> Your instructions:
Line by line, restate the material word for word, omitting any image.

> Data listing:
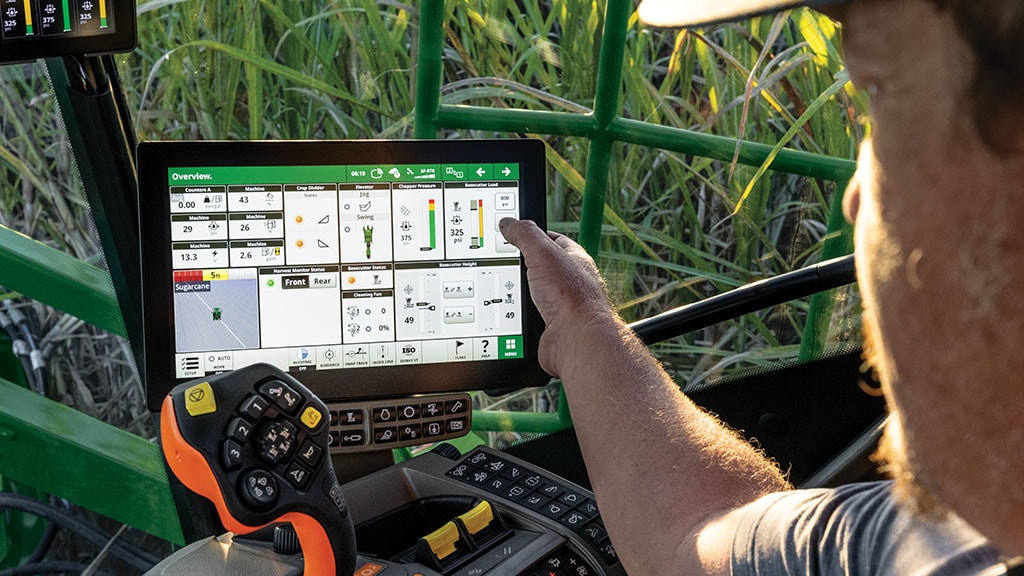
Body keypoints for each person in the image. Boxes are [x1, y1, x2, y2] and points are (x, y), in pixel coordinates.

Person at [498, 0, 1024, 573]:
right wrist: (581, 325)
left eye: (882, 91)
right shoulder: (925, 540)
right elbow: (690, 541)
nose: (853, 200)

> Response to this exercise:
Body keypoints for each person in the image. Boxes are [x1, y1, x2, y2] and points are (x, y), in pixel coordinates.

Person at [498, 0, 1024, 573]:
right wrist: (581, 325)
left eye: (882, 91)
right shoulder: (925, 540)
right elbow: (690, 541)
nose: (853, 200)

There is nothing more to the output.